Although the study is based in DC, research partners are engaged across the US, as well as in Toronto and Vancouver, with additional partners in Brazil and Mexico. Corporate partners include Altor BioScience and Torque, both biotech companies interested in enhanced immune control of HIV.
BELIEVE research goals:
- Expand the knowledge base on HIV latency and the persistence of HIV in people on ARV.
- Design and evaluate innovative cure strategies that enhance a person’s immune system to eradicate viral reservoirs.
- Translate findings to a clinical setting.
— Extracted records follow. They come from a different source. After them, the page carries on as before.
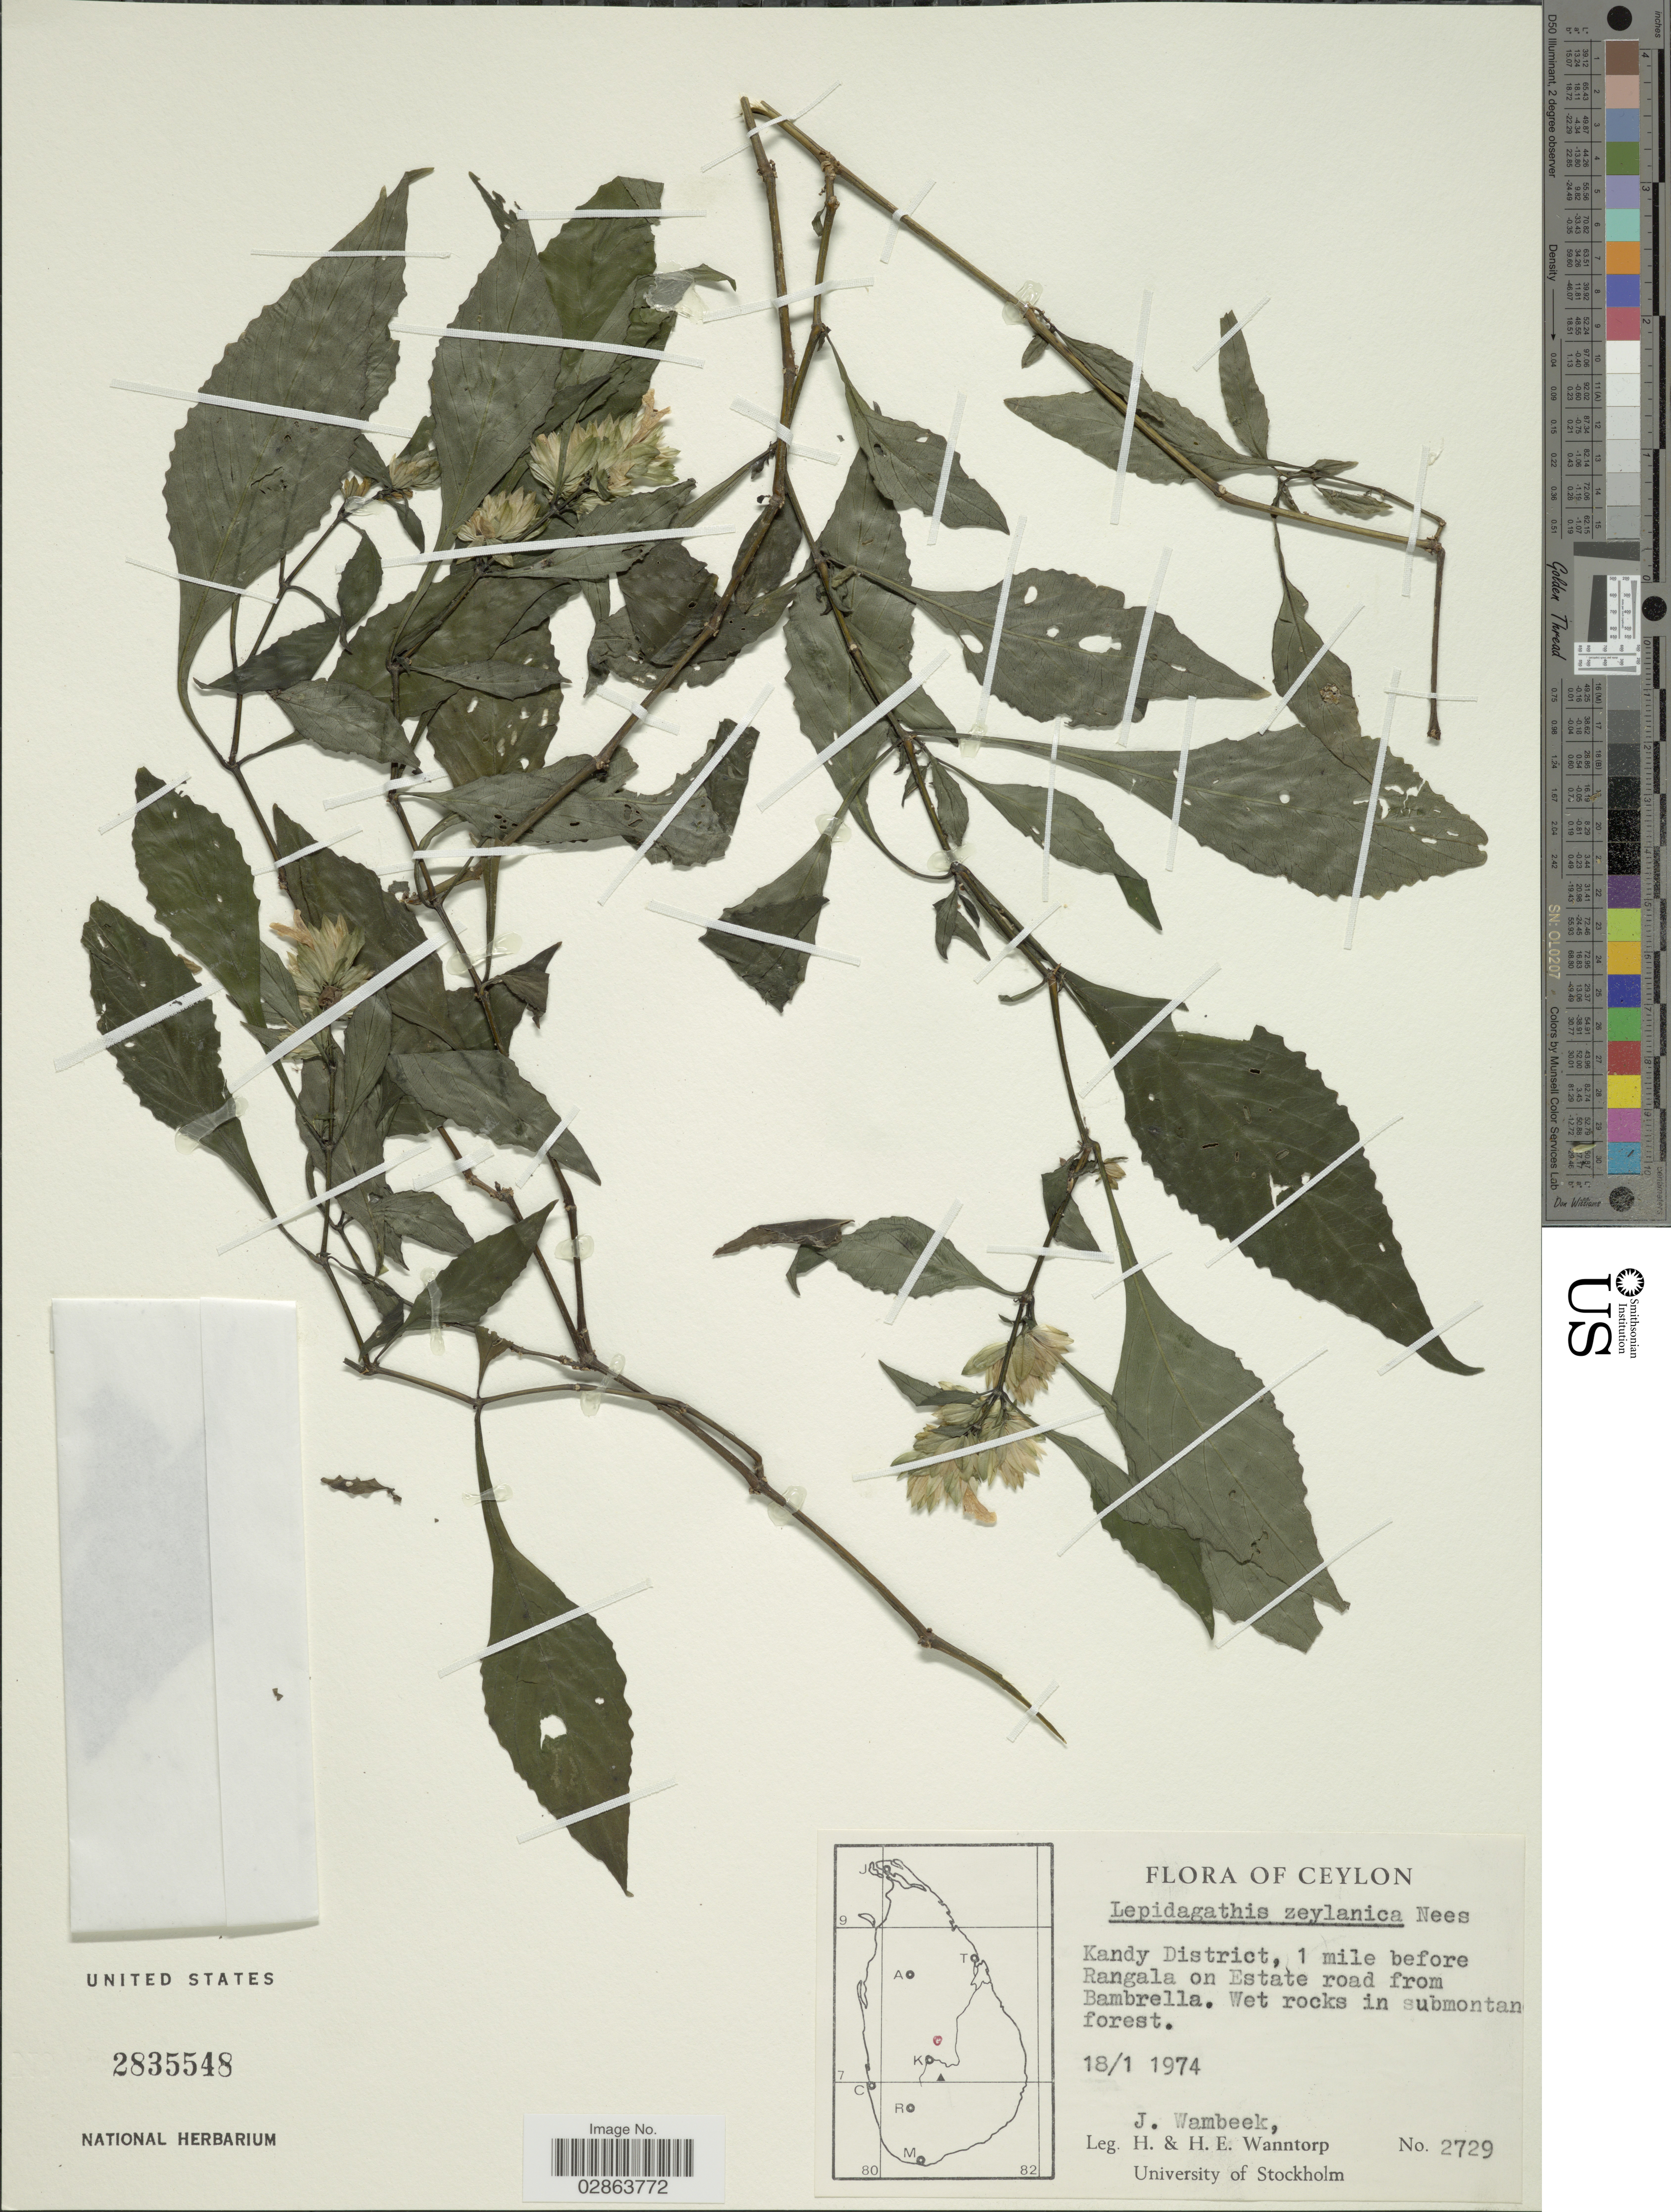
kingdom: Plantae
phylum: Tracheophyta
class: Magnoliopsida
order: Lamiales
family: Acanthaceae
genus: Lepidagathis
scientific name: Lepidagathis ceylanica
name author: Nees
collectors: J. Wambeek, H. Wanntorp & H. Wanntorp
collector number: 2729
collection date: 1974-01-18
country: Sri Lanka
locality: Ceylon, Kandy District, 1 mile before Rangala on Estate road from Bambrella.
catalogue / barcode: US 2835548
In the first phase, BELIEVE investigators will collect cells through leukophersis from donors and conduct viral sequencing and HLA typing. The researchers will then select HIV-specific T-cells and modify them with conserved epitope targeting to improve their anti-HIV function. After evaluating these enhanced cells in the laboratory, the eventual goal is to reinfuse the cells back to the original donors in the hope that the cells will work better and will help flush out the viral reservoir within the body.
Douglas Nixon also spoke briefly about his interest in the idea of precision cures (Nixon et al, 2016). This is a provocative idea that means selecting patients who might be more “curable” for therapy. Patients would be screened to identify those who might have lower viral reservoirs or other immune advantages that could lead to remission of HIV infection (control of HIV with antiretroviral drugs).